- **Action item**
Find every line below where the word "Капкейки" occurs. Then say how many there are, giving only the number.

- **Input records**
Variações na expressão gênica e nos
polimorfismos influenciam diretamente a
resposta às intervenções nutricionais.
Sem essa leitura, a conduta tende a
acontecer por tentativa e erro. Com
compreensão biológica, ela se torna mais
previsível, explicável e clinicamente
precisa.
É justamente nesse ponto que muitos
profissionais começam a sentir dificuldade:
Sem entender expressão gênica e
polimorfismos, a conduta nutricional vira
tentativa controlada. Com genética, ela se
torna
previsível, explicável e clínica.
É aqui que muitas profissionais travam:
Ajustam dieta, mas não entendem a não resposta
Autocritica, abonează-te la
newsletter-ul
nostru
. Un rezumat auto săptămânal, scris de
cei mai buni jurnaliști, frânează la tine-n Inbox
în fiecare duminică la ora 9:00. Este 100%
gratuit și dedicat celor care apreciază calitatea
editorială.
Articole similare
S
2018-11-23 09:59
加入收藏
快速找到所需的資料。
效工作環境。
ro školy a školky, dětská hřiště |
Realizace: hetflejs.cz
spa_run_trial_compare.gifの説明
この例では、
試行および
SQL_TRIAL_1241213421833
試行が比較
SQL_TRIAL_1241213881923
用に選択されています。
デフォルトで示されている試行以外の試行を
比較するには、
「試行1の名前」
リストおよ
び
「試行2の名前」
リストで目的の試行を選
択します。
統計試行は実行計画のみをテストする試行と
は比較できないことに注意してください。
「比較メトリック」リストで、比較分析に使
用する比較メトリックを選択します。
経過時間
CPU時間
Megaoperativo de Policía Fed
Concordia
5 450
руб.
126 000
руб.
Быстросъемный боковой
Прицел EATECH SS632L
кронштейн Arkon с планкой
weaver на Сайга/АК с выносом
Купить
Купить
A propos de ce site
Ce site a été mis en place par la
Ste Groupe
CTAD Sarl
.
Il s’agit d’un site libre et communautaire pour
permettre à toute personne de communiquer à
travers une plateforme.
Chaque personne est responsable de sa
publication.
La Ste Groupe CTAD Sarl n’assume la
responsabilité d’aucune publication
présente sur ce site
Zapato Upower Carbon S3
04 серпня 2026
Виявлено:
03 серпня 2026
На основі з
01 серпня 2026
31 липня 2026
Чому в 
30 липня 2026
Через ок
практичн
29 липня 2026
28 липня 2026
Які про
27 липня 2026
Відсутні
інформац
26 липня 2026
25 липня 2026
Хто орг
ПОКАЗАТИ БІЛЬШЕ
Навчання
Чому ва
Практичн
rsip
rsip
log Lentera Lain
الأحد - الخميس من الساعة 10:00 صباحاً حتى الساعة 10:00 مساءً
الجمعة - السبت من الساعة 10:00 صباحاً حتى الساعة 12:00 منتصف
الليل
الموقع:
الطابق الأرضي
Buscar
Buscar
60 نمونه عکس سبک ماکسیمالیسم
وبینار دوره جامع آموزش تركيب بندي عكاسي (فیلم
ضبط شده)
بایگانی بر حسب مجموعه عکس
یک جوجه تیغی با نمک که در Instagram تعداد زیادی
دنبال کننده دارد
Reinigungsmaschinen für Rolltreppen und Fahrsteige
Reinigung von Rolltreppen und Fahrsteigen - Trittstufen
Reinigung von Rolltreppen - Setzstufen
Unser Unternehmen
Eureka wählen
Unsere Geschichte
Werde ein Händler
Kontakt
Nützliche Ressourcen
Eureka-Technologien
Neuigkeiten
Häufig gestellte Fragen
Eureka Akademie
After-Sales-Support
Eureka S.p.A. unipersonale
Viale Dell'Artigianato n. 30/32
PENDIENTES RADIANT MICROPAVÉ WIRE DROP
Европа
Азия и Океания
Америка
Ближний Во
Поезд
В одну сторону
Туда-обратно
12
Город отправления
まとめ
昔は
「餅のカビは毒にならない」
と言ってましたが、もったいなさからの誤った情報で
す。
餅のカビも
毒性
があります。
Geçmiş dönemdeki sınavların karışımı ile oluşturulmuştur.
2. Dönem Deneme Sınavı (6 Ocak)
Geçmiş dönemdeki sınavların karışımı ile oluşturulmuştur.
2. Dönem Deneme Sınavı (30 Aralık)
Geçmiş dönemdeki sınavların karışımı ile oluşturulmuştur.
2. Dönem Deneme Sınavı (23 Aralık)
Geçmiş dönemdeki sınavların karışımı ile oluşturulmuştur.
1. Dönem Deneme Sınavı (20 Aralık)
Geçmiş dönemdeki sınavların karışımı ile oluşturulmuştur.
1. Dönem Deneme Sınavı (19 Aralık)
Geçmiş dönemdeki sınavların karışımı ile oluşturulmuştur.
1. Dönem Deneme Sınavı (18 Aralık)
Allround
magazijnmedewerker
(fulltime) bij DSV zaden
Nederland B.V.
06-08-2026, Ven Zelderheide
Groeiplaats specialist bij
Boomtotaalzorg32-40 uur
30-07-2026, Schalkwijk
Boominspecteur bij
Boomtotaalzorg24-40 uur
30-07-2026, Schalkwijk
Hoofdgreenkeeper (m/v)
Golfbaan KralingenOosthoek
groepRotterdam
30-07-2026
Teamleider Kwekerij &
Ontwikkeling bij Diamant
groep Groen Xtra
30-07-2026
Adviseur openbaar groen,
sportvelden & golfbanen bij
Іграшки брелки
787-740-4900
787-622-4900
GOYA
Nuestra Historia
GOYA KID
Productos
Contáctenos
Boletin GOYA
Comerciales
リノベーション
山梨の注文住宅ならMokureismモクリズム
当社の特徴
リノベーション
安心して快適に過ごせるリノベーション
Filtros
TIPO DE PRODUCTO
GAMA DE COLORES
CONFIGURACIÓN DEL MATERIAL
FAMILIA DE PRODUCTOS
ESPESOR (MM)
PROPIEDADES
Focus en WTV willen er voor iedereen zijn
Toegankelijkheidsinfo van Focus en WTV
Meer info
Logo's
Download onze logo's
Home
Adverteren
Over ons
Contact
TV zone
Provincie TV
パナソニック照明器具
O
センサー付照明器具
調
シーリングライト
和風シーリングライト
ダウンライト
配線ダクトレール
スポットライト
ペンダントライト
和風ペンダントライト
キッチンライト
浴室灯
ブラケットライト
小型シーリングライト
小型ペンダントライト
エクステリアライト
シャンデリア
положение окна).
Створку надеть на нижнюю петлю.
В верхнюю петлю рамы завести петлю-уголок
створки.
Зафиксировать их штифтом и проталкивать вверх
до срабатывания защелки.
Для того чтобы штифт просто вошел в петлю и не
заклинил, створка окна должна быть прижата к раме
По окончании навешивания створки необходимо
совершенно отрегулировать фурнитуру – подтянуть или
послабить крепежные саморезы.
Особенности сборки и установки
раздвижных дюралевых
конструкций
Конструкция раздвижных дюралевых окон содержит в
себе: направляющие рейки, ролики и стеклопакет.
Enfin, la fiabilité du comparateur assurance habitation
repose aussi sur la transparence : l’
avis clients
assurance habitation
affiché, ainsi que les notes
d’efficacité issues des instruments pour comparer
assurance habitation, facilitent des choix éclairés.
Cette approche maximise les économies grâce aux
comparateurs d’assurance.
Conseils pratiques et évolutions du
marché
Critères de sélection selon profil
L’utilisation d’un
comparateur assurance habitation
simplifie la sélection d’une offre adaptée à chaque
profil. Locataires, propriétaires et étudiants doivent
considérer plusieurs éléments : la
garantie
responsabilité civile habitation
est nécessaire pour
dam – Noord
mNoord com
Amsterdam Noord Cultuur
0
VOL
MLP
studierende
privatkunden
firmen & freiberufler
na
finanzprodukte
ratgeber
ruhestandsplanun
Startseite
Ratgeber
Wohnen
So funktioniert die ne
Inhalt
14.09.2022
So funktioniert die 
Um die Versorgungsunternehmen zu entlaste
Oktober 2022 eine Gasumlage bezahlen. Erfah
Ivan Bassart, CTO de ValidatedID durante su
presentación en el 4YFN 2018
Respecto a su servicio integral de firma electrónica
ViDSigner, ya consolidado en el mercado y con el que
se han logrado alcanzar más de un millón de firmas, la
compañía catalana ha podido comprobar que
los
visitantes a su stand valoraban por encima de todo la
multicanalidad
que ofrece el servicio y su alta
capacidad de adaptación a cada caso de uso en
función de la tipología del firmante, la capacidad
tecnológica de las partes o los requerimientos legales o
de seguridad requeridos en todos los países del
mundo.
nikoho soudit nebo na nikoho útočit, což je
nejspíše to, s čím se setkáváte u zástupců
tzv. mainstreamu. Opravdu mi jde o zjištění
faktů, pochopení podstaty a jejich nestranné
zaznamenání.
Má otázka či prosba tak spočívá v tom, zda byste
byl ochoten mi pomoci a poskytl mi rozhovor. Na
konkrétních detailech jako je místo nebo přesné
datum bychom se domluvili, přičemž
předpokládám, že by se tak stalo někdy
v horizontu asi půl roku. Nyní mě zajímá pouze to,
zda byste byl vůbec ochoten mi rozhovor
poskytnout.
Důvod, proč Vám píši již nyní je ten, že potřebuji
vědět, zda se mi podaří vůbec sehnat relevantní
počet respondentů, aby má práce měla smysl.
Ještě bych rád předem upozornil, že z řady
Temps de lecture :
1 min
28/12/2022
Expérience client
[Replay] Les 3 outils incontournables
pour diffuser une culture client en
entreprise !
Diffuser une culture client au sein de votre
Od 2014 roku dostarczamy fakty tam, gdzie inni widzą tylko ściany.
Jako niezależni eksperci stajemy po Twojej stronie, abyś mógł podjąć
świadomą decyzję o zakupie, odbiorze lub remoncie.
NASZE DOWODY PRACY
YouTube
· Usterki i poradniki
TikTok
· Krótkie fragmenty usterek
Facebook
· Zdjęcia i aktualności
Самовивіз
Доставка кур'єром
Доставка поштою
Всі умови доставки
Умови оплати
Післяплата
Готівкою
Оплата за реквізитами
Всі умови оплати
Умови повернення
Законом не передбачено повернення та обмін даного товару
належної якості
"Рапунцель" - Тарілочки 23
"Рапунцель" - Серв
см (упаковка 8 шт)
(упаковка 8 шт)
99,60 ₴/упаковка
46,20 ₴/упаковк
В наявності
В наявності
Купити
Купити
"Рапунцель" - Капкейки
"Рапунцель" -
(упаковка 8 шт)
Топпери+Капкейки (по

- **Answer**
2